Now, I want to qualify the whining, puling, moaning, and general candy-*ss bellyaching that is to follow by saying that I'm glad I have work. Lots of people in my hometown don't, and would kill (or at least do serious bodily injury) for even one job that pays more than minimum wage. To them, I say: forgive me. It's no fun to be out of a job, any more than it's fun to work a job that is solid frustration and grief with no hope of betterment. (is that a real word?)
And that's kinda where I see myself, too. My "day" job is at a medical school, and it's just one more variation on your standard desk job with one hour commute. It makes me kinda miserable, but I guess I'll stick with it until something better comes along. Then there's my "night" job, which is at a plastics factory in my hometown. I work there at least three 12-hour shifts a week, more when I can get it. Believe it or not, I really like that job. I would say love, but it is a job, and work that you do for someone else is just never as good as work you do to accomplish something for yourself. Most of my graduating class works there, and it's so completely different from my other job that I think half of my enjoyment comes from the sheer novelty factor.
Of course, what I'd really like to do is just stay home with the kids. If I could magically make about 40K a year just appear out of thin air, I don't think I'd ever have another serious gripe in my life.
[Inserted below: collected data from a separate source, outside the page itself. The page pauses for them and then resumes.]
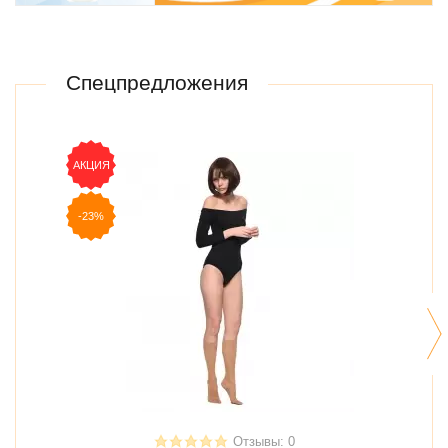
Спецпредложения
АКЦИЯ
АКЦ
-23%
-23
Отзывы: 0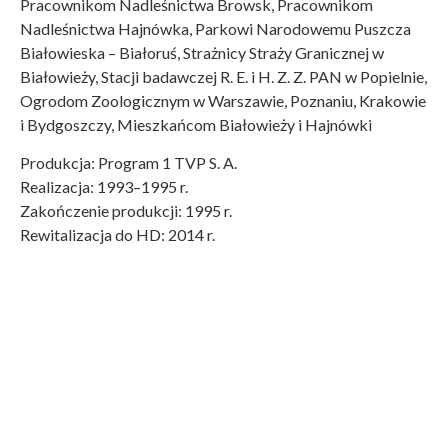
Pracownikom Nadleśnictwa Browsk, Pracownikom
Nadleśnictwa Hajnówka, Parkowi Narodowemu Puszcza
Białowieska – Białoruś, Strażnicy Straży Granicznej w
Białowieży, Stacji badawczej R. E. i H. Z. Z. PAN w Popielnie,
Ogrodom Zoologicznym w Warszawie, Poznaniu, Krakowie
i Bydgoszczy, Mieszkańcom Białowieży i Hajnówki
Produkcja: Program 1 TVP S. A.
Realizacja: 1993–1995 r.
Zakończenie produkcji: 1995 r.
Rewitalizacja do HD: 2014 r.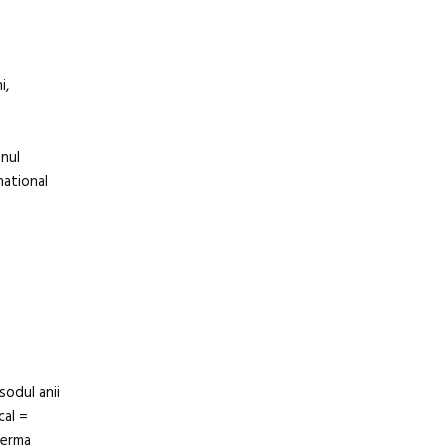
i,
e
onul
national
sodul anii
cal =
ferma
And to those who know me well, yes, I only say that because I know the 40 grand will never materialize, so I don't have to worry about going completely against my sour, carping nature any time soon, understand?
The real gripe I have with things now is that I am never home, and I'm always exhausted. When they say that they use sleep deprivation as a means of coercion on Iraqi prisoners, I know for  a fact that they're using a guaranteed method. After you've gone just so long without sleep (around 50 hours in my case) every possible action - including thinking - just plain hurts. If somebody came to my desk today and told me that I could stop working all those hours if I would just tell them where Osama Bin Laden was hiding (and I knew, of course) then he'd be toast faster than you can say "forty winks."
But, since nobody is likely to come to my desk and do that (although pretty soon somebody IS gonna come around and ask when I'm actually gonna do some work), I guess I better get back to it. Rock on, people.